More time for recouperation and stuff.

I think winger is stronger than ever and he is 45


----------



## samurai691436114498 (Jan 6, 2005)

Im still getting stronger at 42, i reckon 45 - 50 will be the tops


----------



## Timmy Smooth (Nov 24, 2004)

OK - so what about the age that people get into powerlifting? I know for swimming that to have any chance at competing at international level you'd have to be training in a competitive environment from at least age 5.....


----------



## dk246 (Jun 19, 2004)

youngun said:


> well nigel wilding from llanelli (3 times world powerlifting champ) is 51 this year and is still at his peak lol:lift:


good old nige flexing at 50 lol 270 - 300 dead 180 bench and 250 squat  cnt fault the big fella


----------



## chris jenkins (Aug 14, 2004)

Nigel Wilding, world champion at what weight?


----------



## dk246 (Jun 19, 2004)

100kg and 110kgs with the bpo, big nige from the ymca in llanelli chris


----------



## Justin Hurley (Feb 14, 2005)

I have heard it touted that 40 years old, but can you stay injury free until then without also burning out. Also if you use gear and abuse it in your younger years, you won't be able to stay competive at 40, because gear just ain't going to work the same anymore.
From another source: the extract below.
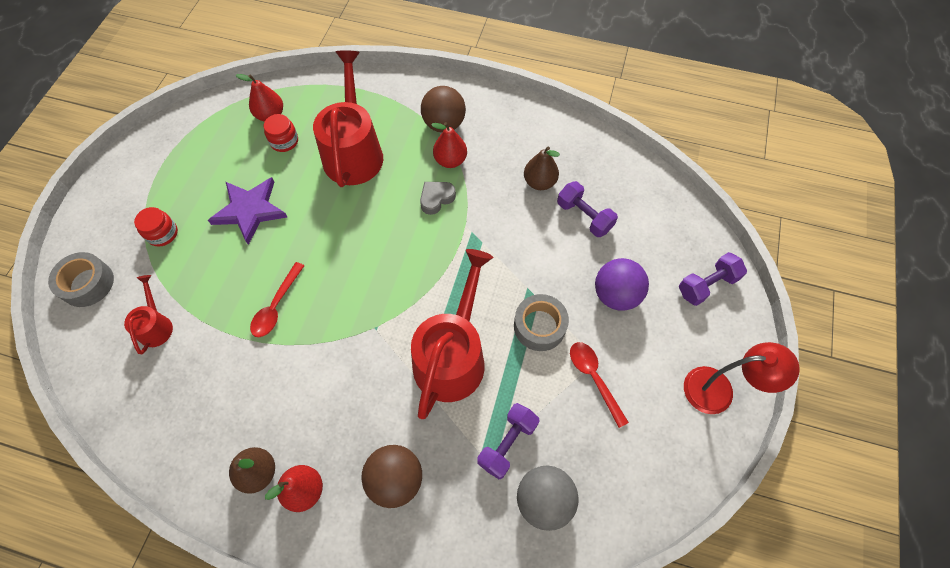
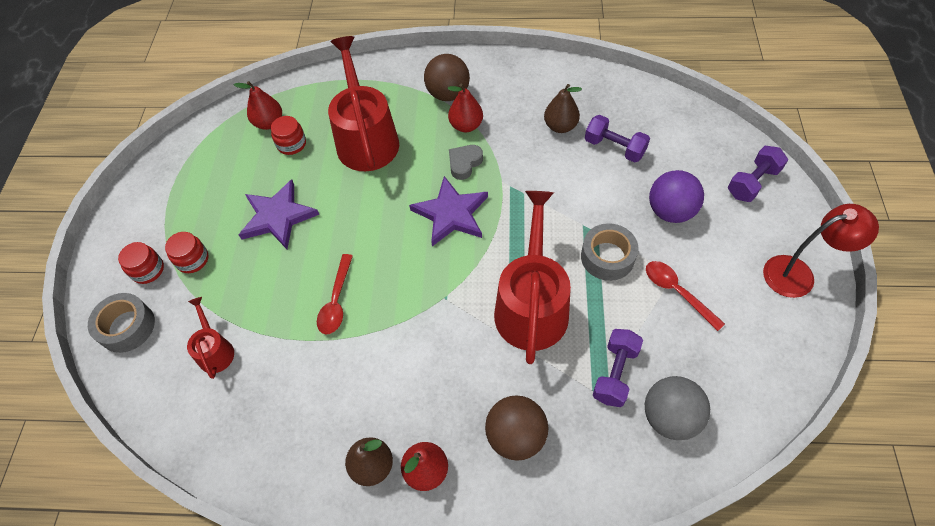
camera: 10 degrees left, 5 degrees down
(121, 234) = (148, 270): none -> red jar
(408, 246) = (451, 214): none -> purple star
You reach peak bone density at 30 years old, and tendon strength takes a good few years to be built up, not like muscle hypertrophy. You also have many factors to consider, like for instance tendon insertion, age you started powerlifting etc. I don't think it's a one size fits all answer.


----------



## hackskii (Jul 27, 2003)

Justin Hurley said:


> I have heard it touted that 40 years old, but can you stay injury free until then without also burning out. Also if you use gear and abuse it in your younger years, you won't be able to stay competive at 40, because gear just ain't going to work the same anymore.
> 
> You reach peak bone density at 30 years old, and tendon strength takes a good few years to be built up, not like muscle hypertrophy. You also have many factors to consider, like for instance tendon insertion, age you started powerlifting etc. I don't think it's a one size fits all answer.


Very good answer.


----------